De Heilige Schrift is zowel vrucht als weergave van traditie: denken wij hierbij aan de mondelinge overlevering welke is voorafgegaan aan de redactie der bijbelboeken; aan de traditie van het levende geloof van het volk Gods in Oude en Nieuwe Verbond; aan de traditie van interpretatie der magnalia Dei; aan het kerugma der apostelen als de overlevering van Christus’ evangelie. Al deze vormen van traditie — en nog andere: bijvoorbeeld de liturgische traditie — zijn in de Schrift vervat.
|29|
De Schrift is dan ook de traditio constitutiva der kerk: ‘principium quo constituitur ecclesia’. Immers de Heilige Schrift is aan de kerk overgeleverd als bron en criterium van haar geloof.
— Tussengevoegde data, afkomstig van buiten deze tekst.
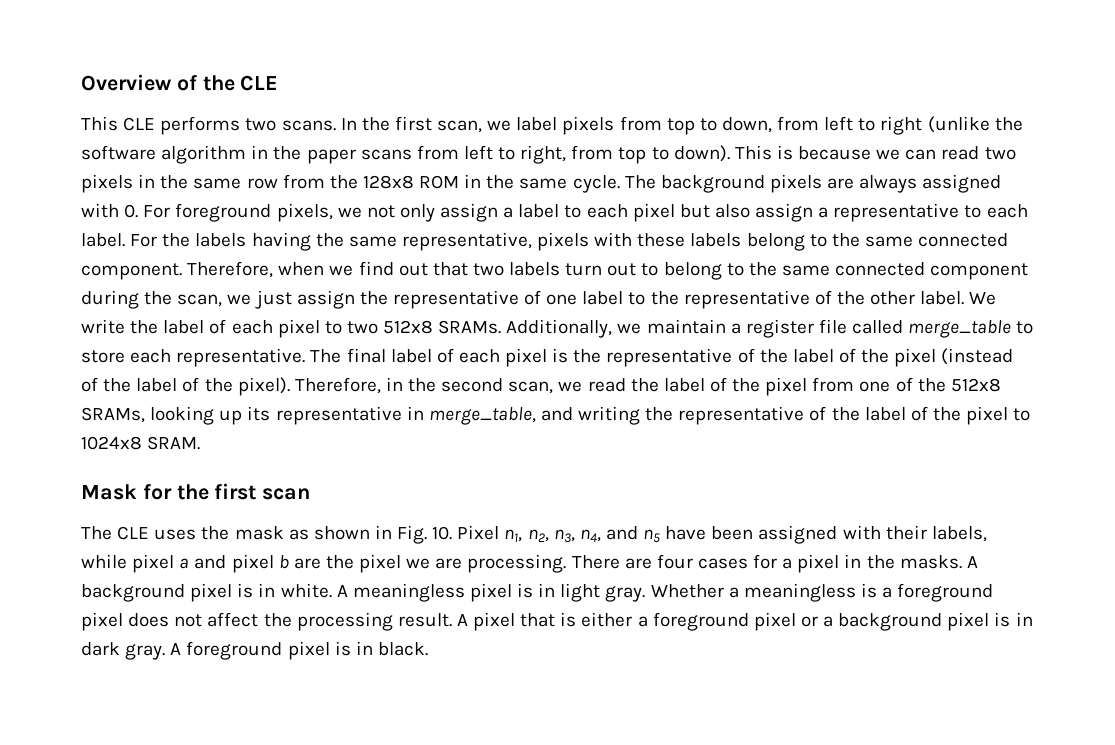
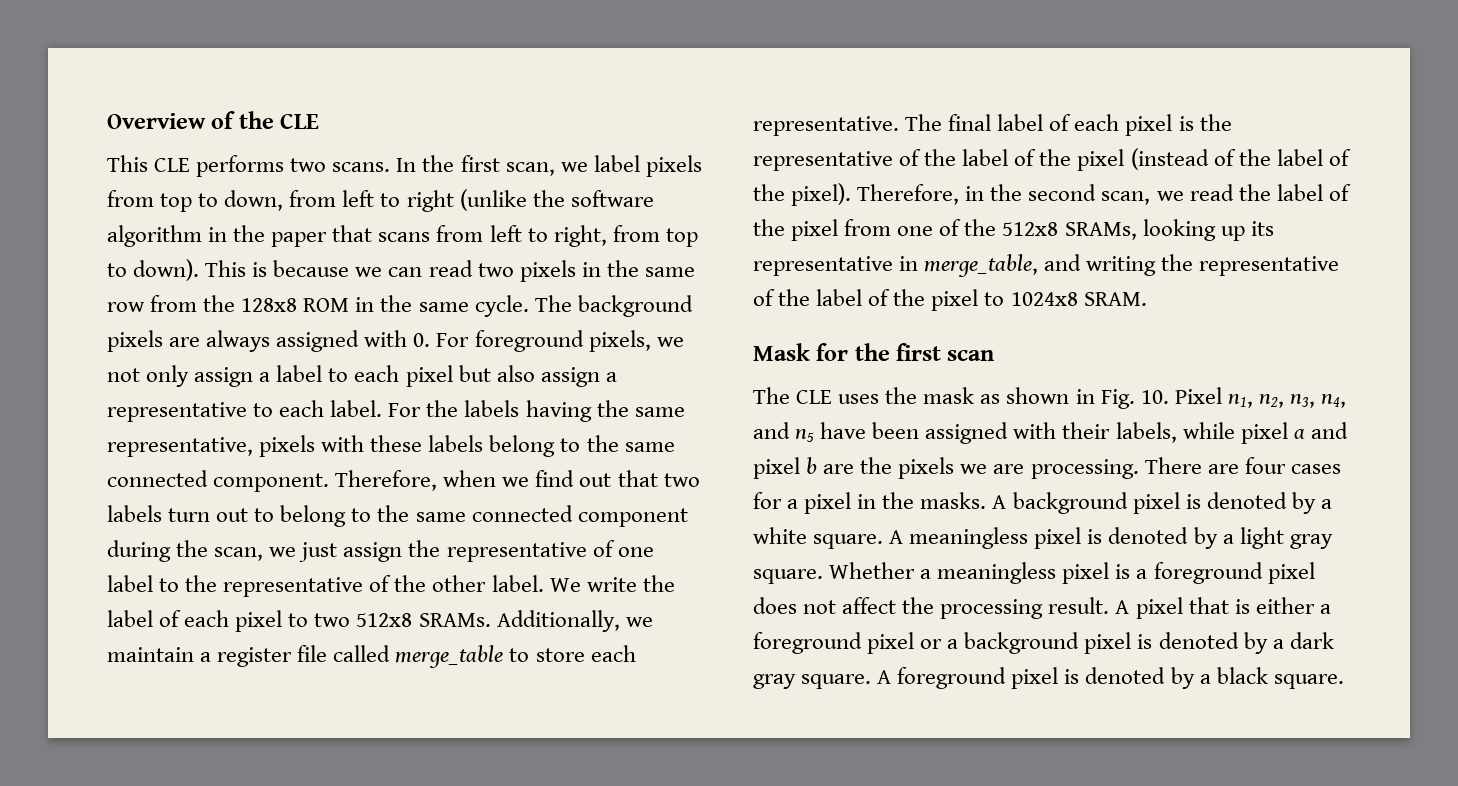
(356, 156) none -> [332,225,373,242] that
[359,554,402,573] pixel -> [898,457,955,479] pixels
[258,583,646,602] in white. A meaningless pixel is in light gray. -> [1206,492,1332,514] [753,527,1333,549] [753,569,823,584] denoted by a white square. A meaningless pixel is denoted by a light gray square.
(856, 592) none -> [1062,562,1110,584] pixel
[1015,612,1033,626] [81,641,428,660] in dark gray. A foreground pixel is in black. -> [1158,632,1334,654] [753,667,1344,689] denoted by a dark gray square. A foreground pixel is denoted by a black square.

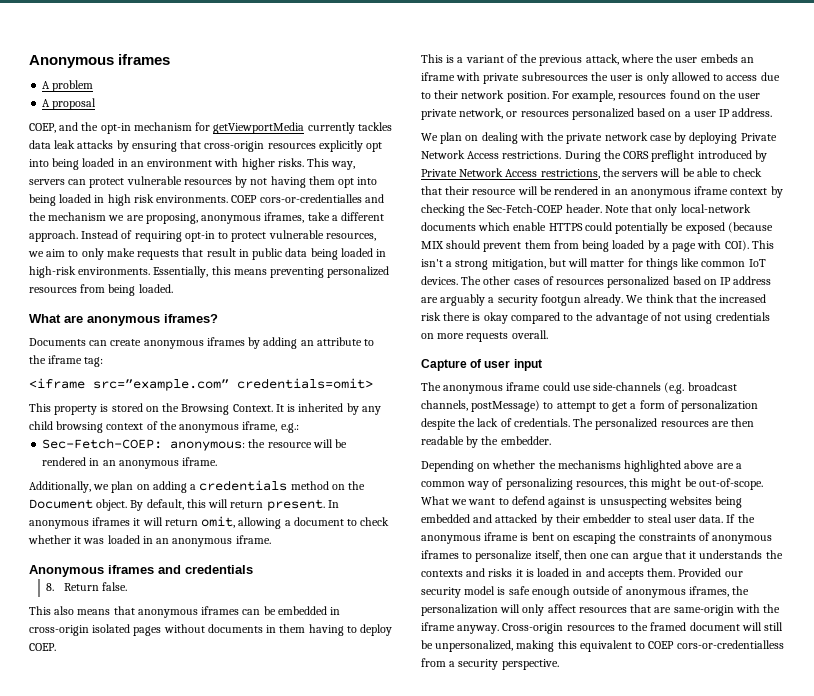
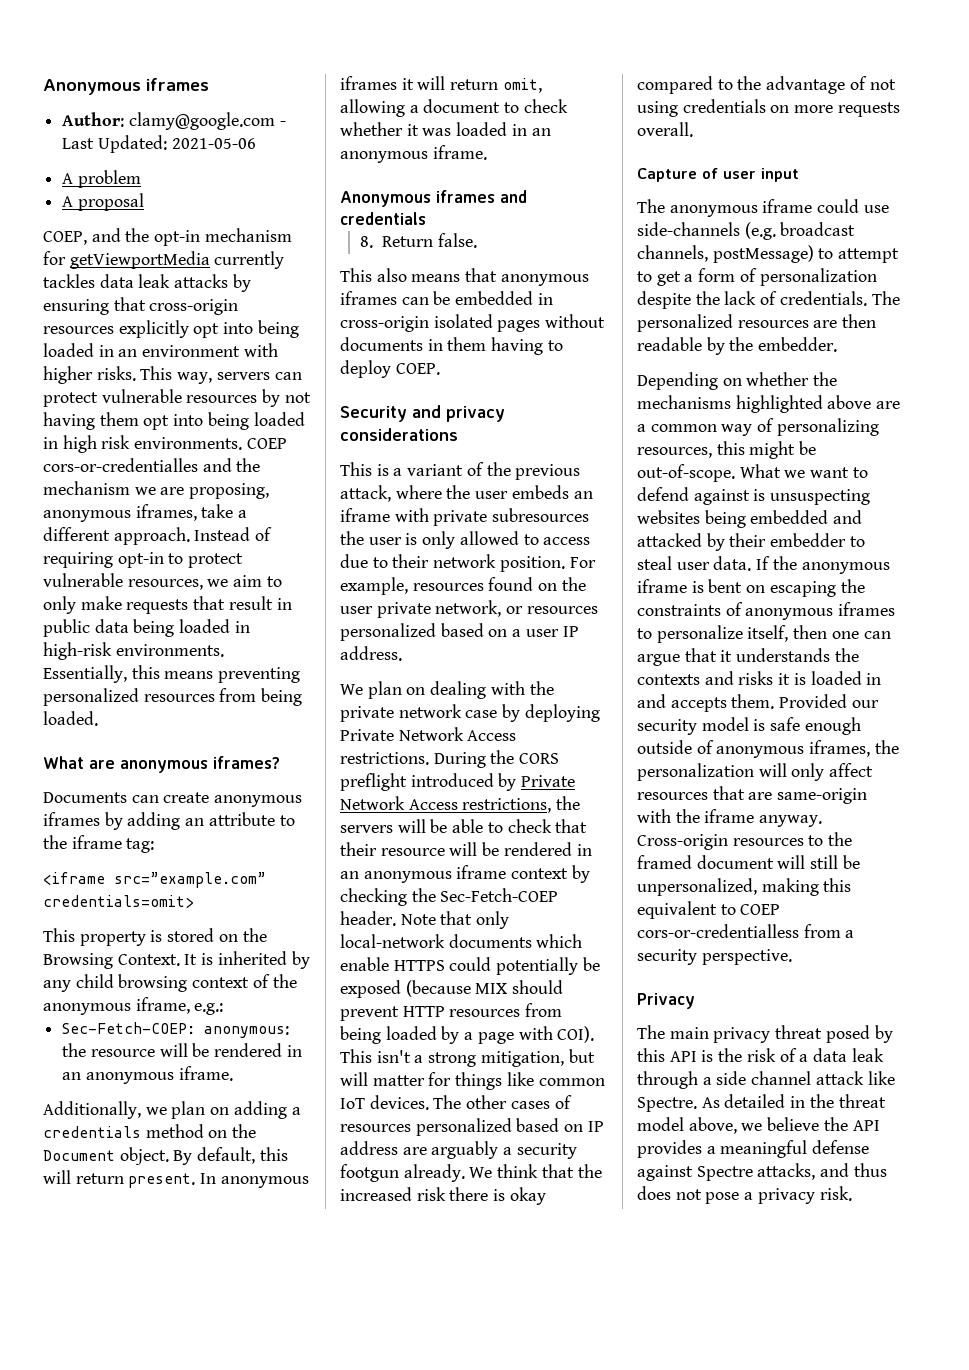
[29,54,171,68] Anonymous iframes -> [43,78,209,95] [62,112,286,130] [62,135,256,153] Anonymous iframes // Author: clamy@google.com - Last Updated: 2021-05-06
(56, 647) none -> [340,405,505,422] [340,428,458,441] // Security and privacy considerations
[524,240,551,249] them -> [402,1006,521,1017] HTTP resources
(559, 664) none -> [637,993,695,1009] [637,1025,893,1043] [637,1048,884,1062] [637,1071,895,1089] [637,1094,886,1112] [637,1117,880,1134] [637,1140,870,1158] [637,1163,887,1181] [637,1186,852,1204] // Privacy // The main privacy threat posed by this API is the risk of a data leak through a side channel attack like Spectre. As detailed in the threat model above, we believe the API provides a meaningful defense against Spectre attacks, and thus does not pose a privacy risk.

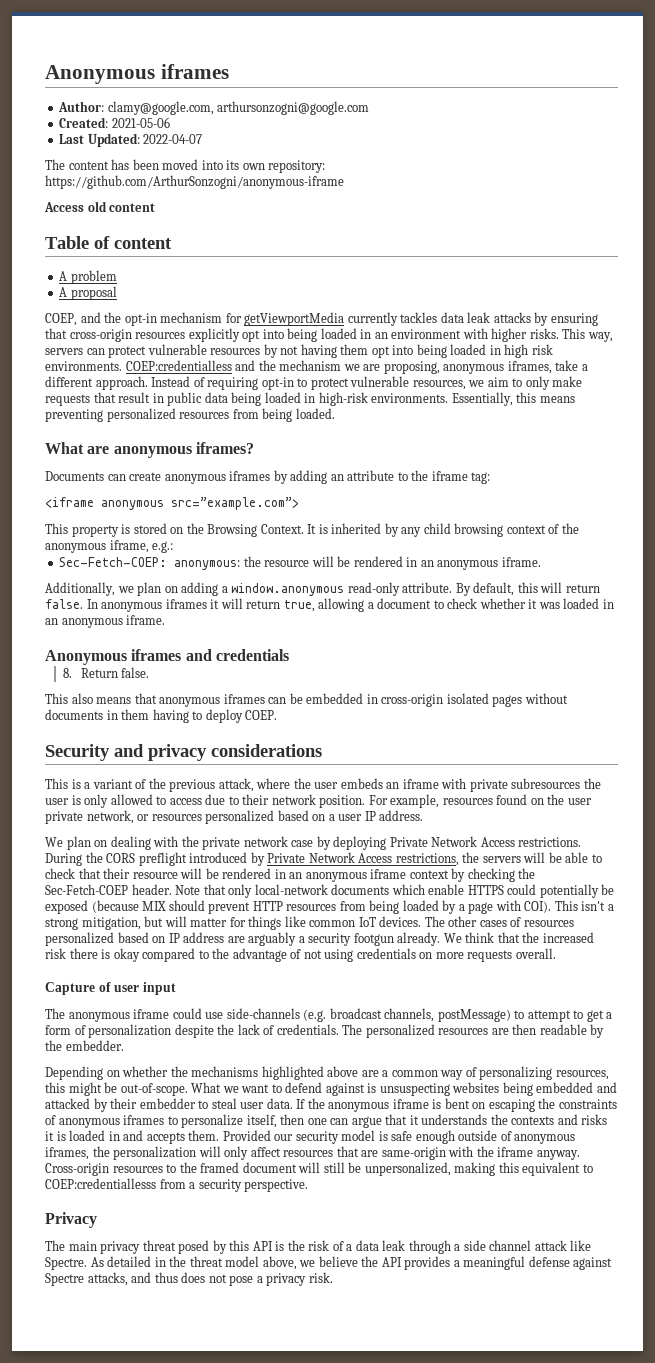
[128,112,286,130] [62,135,256,153] clamy@google.com - Last Updated: 2021-05-06 -> [107,101,370,115] [59,117,170,128] [59,133,203,147] [45,159,326,173] [45,175,344,189] [44,201,156,212] [45,236,172,249] clamy@google.com, arthursonzogni@google.com // Created: 2021-05-06 // Last Updated: 2022-04-07 // The content has been moved into its own repository: https://github.com/ArthurSonzogni/anonymous-iframe // Access old content // Table of content
[246,438,287,449] [43,458,198,472] COEP cors-or-credentialles -> [125,360,232,371] COEP:credentialless
[114,872,266,888] [43,895,194,908] src=”example.com” credentials=omit> -> [101,497,299,510] anonymous src=”example.com”>
[43,1124,257,1138] [43,1147,169,1165] credentials method on the Document object. -> [231,582,453,596] window.anonymous read-only attribute.
[128,1173,196,1188] present. -> [45,599,83,609] false.
[502,78,542,93] omit, -> [283,600,315,612] true,
[740,904,781,915] [637,924,799,938] COEP cors-or-credentialless -> [45,1178,156,1189] COEP:credentiallesss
In de boeken van de bijbel vindt de kerk de ganse schat der waarheid; zij zijn dan ook de enige bron van de leer der kerk, want er is geen enkel element der waarheid, noodzakelijk voor het heil der mensen, dat de Schrift niet zou bevatten.
Wij hebben hiermede zo kort mogelijk het traditiebegrip in zijn relatie tot de Schrift weergegeven. Op grond van deze schets moeten wij tot de conclusie komen, dat in de vroeger kerk voor een bepaald antagonisme tussen ‘Schrift’ en ‘traditie’ geen plaats is geweest. Met het reformatorische ‘sola Scriptura’ weten wij hier niets aan te vangen; deze notie heeft dan ook in de vroege kerk nimmer bestaan. Maar hoe kon deze notie ontstaan?
Wij hebben opgemerkt, dat de doctrina apostolorum of fides tradita als goddelijke paradosis door de apostelen in en aan de kerk is overgeleverd. Zij hebben deze paradosis aan en in de kerk — en nergens elders — overgeleverd; in en door de kerk alleen zetten zij het ‘tradere Christum’ voort. Juist dit overleveren door de apostelen aan de kerk is van doorslaggevende betekenis geweest bij de erkenning van de apostoliciteit der nieuwtestamentische boeken. Er waren binnen en buiten de christenheid veel geschriften welke op naam van een der apostelen waren gesteld. Criterium van apostolische authenticiteit was echter niet — zoals wij zouden vermoeden — de zekerheid van apostolisch auteurschap. Want apostoliciteit is geen litteraire kwestie, maar een zaak van traditie. Alleen die geschriften kwamen dan ook voor de erkenning van apostolische authenticiteit in aanmerking, welke door de apostelen aan de kerken waren overgeleverd.
Met haar erkenning van apostoliciteit heeft de kerk aan de nieuwtestamentische boeken niet hun gezag verleend. Integendeel, met deze erkenning heeft de kerk een gezag boven en tegenover haar erkend. Maar dit gezag is niet het ‘schriftgezag’, doch het gezag der apostelen. Het ging dan ook bij de vorming van de canon der nieuwtestamentische geschriften om de
|30|
bevestiging van de rechte uitoefening van dit apostolisch gezag in de kerk. Een tegenover elkaar staan van ‘schriftgezag’ en ‘kerkgezag’ is de oud-christelijke kerk te enen male vreemd geweest. De erkenning van de apostoliciteit der nieuwtestamentische geschriften vond hierin haar grond, dat de Heilige Geest, die naar Jezus’ belofte de kerk leidt en verlicht, dezelfde Geest is die apostelen en profeten heeft bestierd en verlicht.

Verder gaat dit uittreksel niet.